Top of Input

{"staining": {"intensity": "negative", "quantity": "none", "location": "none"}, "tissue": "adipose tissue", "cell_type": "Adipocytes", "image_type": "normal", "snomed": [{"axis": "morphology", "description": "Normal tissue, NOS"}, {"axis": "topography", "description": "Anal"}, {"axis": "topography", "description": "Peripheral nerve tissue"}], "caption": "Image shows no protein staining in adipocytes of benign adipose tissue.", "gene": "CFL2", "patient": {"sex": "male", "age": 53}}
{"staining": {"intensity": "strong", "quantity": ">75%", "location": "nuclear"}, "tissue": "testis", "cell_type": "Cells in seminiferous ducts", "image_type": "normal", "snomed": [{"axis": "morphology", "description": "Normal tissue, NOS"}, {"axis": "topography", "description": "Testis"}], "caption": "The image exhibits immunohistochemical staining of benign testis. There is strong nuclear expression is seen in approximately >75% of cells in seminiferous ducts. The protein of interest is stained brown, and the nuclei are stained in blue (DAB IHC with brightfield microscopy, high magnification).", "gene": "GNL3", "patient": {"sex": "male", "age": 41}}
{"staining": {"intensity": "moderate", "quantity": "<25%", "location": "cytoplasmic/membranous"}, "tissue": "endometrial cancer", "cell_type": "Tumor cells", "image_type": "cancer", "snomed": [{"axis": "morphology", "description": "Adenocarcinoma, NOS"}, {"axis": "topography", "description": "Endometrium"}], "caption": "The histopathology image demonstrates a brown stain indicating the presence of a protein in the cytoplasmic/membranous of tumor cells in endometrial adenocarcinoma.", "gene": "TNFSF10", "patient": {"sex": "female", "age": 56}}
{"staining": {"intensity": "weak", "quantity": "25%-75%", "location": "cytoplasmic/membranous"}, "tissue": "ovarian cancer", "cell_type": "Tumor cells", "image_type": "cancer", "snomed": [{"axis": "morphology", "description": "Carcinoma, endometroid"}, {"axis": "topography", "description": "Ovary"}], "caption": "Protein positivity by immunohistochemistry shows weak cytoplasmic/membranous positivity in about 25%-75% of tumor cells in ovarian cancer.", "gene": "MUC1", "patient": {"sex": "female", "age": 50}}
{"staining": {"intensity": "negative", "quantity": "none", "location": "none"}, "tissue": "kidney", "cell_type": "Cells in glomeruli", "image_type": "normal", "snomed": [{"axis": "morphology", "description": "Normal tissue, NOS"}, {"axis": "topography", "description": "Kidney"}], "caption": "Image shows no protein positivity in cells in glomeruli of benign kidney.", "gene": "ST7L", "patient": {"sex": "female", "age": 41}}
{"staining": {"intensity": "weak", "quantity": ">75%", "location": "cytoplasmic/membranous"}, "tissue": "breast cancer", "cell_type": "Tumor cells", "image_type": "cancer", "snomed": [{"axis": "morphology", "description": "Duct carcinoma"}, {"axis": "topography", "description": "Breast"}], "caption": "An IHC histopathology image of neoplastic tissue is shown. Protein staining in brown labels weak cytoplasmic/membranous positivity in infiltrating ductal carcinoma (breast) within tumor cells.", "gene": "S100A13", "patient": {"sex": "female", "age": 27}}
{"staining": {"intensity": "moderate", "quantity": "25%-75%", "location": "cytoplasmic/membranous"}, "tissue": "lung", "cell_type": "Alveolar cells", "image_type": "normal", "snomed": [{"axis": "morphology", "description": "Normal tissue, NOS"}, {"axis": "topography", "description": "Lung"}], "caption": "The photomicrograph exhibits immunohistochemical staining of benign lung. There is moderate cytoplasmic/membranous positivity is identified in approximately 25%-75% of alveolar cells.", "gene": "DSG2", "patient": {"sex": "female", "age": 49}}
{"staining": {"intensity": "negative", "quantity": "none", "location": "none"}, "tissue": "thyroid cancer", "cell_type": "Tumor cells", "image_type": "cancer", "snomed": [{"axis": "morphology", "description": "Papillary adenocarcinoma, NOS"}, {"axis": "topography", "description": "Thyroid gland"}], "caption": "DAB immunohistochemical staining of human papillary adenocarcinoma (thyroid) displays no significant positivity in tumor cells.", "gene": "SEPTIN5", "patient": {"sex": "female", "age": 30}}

Bottom of Input

* [Problem to work on] A single figure is all that is needed: the number of lines above that contain the string "histopathology".

* [Response to this exercise] 2